From: Janis Papanagnou on
pk wrote:
> On Wednesday 7 May 2008 17:37, Ed Morton wrote:
>
>>>>these locales, `[a-dx-z]' is typically not equivalent to `[abcdxyz]';
>>>>instead it might be equivalent to `[aBbCcDdxXyYz]', for example.
>>>
>>>Is there a way to explicitly print out that information (or, better, the
>>>entire collating sequence in use)? I've been looking for a method to do
>>>that for long time, but I have found no complete answer.
>>
>>I expect you could use the ord() and chr() functions described here:
>>
>>http://www.gnu.org/software/gawk/manual/gawk.html#Ordinal-Functions
>>
>>[snip]
>
>[snip]
>
> It seems that the function you point out use the mere numeric character
> values and don't take locale into account.

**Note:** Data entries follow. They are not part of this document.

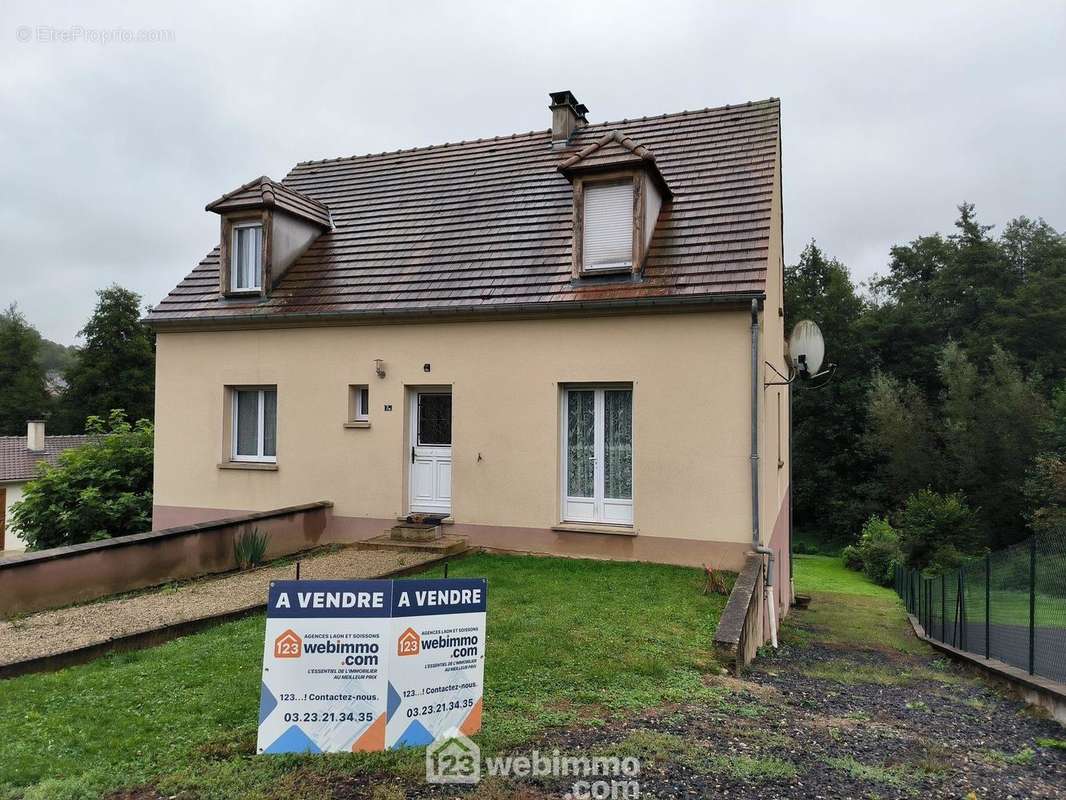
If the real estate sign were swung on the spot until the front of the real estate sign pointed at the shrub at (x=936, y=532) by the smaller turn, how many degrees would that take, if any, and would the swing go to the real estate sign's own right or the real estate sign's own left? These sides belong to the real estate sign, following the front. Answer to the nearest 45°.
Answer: approximately 135° to the real estate sign's own left

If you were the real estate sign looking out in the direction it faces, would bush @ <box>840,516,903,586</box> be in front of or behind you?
behind

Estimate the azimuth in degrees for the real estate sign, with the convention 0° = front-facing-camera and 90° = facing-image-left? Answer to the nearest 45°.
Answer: approximately 0°

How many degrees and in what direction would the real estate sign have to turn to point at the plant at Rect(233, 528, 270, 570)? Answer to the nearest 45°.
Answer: approximately 180°

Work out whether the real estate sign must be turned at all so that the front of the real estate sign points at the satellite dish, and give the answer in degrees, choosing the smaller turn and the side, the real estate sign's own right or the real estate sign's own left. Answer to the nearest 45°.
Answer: approximately 135° to the real estate sign's own left

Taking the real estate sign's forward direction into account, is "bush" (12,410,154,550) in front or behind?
behind
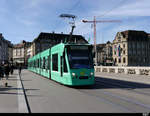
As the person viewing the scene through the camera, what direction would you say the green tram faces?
facing the viewer and to the right of the viewer
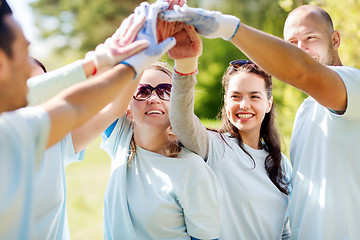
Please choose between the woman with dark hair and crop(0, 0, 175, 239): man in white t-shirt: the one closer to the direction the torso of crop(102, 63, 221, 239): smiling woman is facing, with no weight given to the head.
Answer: the man in white t-shirt

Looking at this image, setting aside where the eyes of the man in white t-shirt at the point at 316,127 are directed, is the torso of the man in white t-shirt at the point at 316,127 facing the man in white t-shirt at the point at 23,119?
yes

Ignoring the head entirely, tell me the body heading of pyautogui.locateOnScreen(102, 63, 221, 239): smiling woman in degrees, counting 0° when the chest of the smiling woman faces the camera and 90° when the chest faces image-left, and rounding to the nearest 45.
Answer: approximately 0°

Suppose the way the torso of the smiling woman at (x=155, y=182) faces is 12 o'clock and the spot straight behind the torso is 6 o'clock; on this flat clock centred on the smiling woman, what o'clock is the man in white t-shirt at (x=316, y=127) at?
The man in white t-shirt is roughly at 9 o'clock from the smiling woman.

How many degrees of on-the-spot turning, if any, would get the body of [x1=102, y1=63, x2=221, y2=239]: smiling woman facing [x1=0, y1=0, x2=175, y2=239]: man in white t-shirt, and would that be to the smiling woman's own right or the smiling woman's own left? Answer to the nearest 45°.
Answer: approximately 45° to the smiling woman's own right

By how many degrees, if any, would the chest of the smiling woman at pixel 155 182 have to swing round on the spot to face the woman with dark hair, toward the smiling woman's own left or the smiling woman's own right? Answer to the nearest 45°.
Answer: approximately 135° to the smiling woman's own left
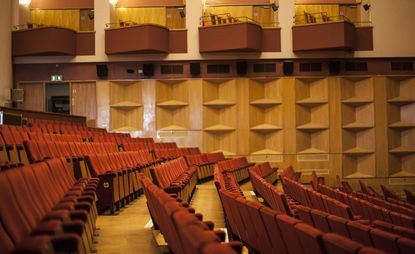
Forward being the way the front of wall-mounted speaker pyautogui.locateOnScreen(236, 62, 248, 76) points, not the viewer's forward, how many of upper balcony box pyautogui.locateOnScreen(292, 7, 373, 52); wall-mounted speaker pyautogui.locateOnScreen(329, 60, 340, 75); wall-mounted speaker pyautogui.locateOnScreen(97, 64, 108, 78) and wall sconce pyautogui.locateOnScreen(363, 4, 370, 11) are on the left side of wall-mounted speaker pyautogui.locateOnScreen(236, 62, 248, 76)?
3

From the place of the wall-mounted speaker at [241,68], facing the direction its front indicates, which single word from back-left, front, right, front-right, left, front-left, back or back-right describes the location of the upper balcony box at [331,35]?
left

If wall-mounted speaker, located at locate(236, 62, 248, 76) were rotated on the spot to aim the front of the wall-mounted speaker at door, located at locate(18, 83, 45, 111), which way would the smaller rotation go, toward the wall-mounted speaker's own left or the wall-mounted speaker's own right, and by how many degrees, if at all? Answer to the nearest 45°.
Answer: approximately 90° to the wall-mounted speaker's own right

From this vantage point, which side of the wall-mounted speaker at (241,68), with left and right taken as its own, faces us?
front

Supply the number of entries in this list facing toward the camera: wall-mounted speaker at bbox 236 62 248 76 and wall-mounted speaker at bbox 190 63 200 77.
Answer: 2

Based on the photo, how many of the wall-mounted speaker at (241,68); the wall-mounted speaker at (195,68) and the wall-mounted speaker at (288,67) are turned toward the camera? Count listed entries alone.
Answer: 3

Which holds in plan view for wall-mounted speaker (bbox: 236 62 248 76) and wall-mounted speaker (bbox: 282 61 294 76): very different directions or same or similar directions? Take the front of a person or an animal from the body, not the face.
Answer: same or similar directions

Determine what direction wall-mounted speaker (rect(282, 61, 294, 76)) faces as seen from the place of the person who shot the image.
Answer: facing the viewer

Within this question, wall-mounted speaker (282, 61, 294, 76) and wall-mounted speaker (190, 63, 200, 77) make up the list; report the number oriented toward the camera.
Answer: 2

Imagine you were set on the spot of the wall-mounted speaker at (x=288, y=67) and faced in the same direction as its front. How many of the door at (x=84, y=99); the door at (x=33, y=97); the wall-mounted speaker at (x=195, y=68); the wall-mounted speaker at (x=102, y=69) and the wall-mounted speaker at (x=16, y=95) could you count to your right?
5

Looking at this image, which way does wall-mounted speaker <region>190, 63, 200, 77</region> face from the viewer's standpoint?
toward the camera

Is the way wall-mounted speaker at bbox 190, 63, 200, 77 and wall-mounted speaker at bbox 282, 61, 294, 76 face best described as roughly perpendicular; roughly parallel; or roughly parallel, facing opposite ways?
roughly parallel

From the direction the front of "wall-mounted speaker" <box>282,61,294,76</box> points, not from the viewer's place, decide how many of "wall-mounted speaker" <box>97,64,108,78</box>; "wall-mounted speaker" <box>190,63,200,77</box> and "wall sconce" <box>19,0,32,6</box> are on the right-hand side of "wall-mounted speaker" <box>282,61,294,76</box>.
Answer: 3

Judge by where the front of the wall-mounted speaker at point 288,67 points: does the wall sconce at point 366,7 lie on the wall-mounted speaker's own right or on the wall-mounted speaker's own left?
on the wall-mounted speaker's own left

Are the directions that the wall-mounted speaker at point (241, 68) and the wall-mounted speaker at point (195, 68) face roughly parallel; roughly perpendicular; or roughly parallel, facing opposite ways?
roughly parallel

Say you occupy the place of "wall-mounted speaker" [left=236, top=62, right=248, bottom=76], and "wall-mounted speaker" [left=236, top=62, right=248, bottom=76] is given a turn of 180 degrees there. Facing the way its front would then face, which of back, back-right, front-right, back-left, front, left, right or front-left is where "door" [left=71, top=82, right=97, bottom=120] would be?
left

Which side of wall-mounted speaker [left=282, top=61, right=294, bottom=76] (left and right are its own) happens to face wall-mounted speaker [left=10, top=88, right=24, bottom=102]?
right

Yes, indeed. And the quoted passage in the GNU manual says about ord()...
"the numeric value for that character in the machine's character set".

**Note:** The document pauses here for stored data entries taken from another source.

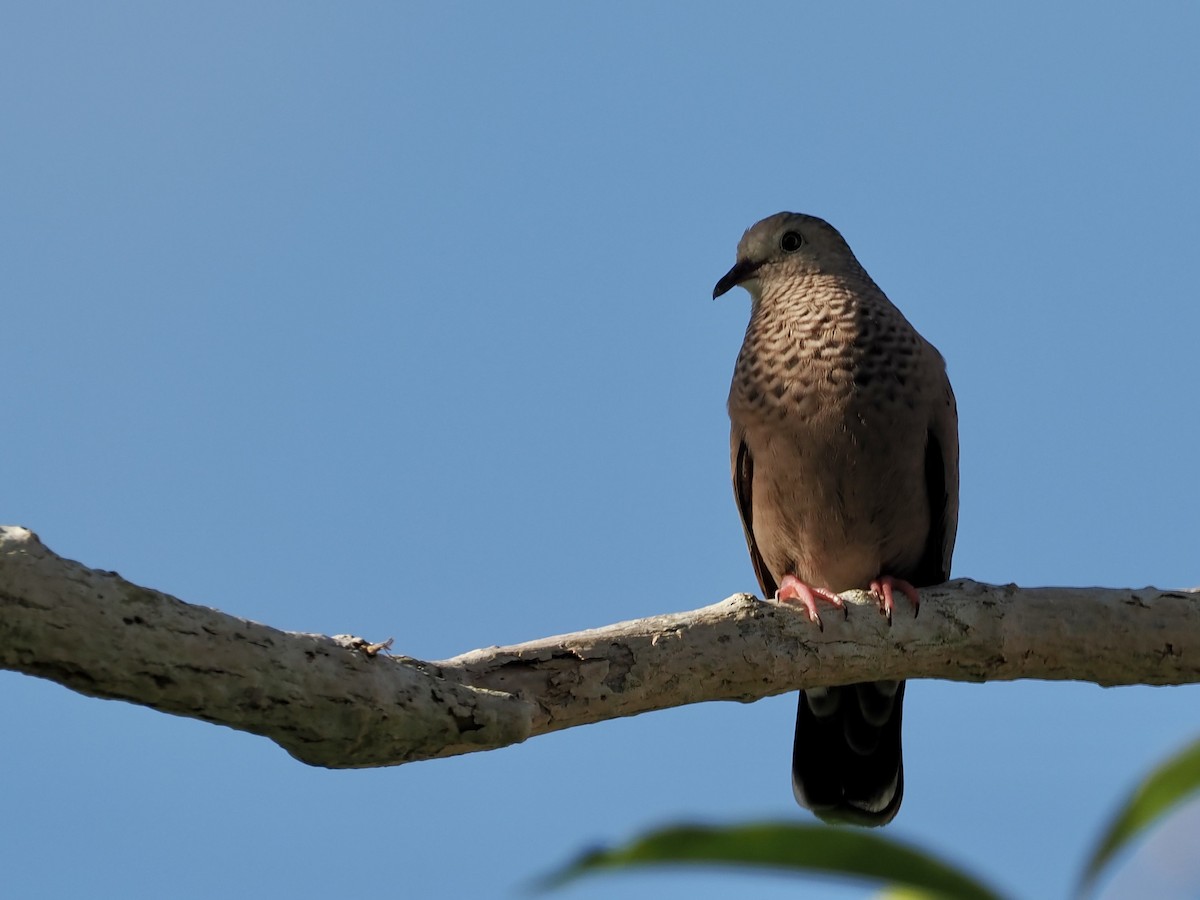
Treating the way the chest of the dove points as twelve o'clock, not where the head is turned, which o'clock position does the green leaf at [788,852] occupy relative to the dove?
The green leaf is roughly at 12 o'clock from the dove.

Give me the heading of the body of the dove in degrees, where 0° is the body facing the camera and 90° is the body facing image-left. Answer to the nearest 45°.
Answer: approximately 0°

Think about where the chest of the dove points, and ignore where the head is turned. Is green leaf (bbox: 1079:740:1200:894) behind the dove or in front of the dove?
in front
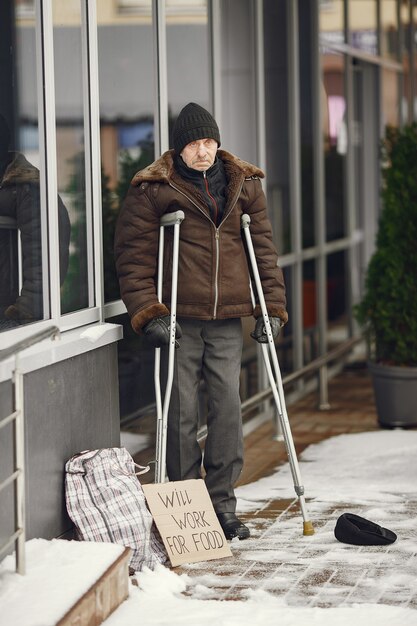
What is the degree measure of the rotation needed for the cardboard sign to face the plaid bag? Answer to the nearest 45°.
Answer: approximately 45° to its right

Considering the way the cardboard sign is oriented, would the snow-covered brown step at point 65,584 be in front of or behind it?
in front

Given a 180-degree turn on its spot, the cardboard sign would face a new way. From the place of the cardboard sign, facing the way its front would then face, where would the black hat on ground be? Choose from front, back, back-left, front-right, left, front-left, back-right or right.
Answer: right

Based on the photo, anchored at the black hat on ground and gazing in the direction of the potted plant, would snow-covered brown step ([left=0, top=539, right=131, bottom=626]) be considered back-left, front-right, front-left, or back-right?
back-left

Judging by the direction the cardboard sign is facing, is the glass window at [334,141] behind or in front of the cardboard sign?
behind

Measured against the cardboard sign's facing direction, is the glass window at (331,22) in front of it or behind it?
behind

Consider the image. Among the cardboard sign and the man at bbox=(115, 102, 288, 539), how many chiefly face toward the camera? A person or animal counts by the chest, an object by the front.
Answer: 2

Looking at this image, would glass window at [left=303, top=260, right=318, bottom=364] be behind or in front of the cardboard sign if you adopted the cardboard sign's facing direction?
behind

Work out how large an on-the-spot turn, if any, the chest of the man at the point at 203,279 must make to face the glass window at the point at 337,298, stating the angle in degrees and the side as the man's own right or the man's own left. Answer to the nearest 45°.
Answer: approximately 180°

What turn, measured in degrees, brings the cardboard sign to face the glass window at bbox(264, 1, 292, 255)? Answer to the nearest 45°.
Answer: approximately 180°
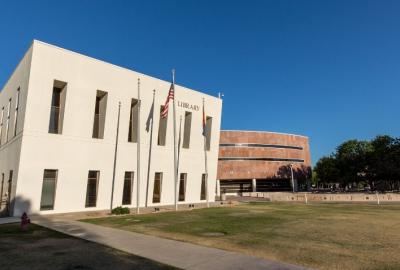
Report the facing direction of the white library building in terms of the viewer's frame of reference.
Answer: facing the viewer and to the right of the viewer
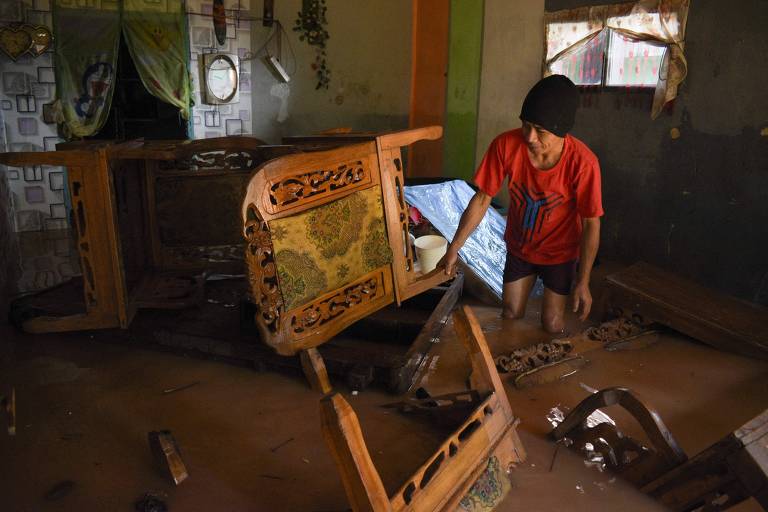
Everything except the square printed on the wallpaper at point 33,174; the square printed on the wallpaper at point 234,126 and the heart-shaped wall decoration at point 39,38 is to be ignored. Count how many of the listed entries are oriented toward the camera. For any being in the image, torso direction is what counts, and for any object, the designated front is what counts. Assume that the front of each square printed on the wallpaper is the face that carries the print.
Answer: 3

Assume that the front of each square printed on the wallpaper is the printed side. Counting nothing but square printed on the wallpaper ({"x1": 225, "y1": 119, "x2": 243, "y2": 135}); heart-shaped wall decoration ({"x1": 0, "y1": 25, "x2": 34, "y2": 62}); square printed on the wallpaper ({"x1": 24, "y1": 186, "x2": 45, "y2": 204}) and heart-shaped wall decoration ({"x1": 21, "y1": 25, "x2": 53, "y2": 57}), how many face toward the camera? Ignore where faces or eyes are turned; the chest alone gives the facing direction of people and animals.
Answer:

While this matches the interpretation I am comfortable with - in this
case and also with the ranges of characters in regexps, the quoted
link about "Character-Lists" explicitly mentions a locale dependency.

man regex(7) also doesn't enlighten the topic; in one sentence they
talk about a _character set_ ("`[0-9]' in ASCII matches any decimal
digit"), and shortly after that they talk about _collating sequences_
("Ranges are very collating-sequence-dependent").

I'm still puzzled about that.

Janis

[snip]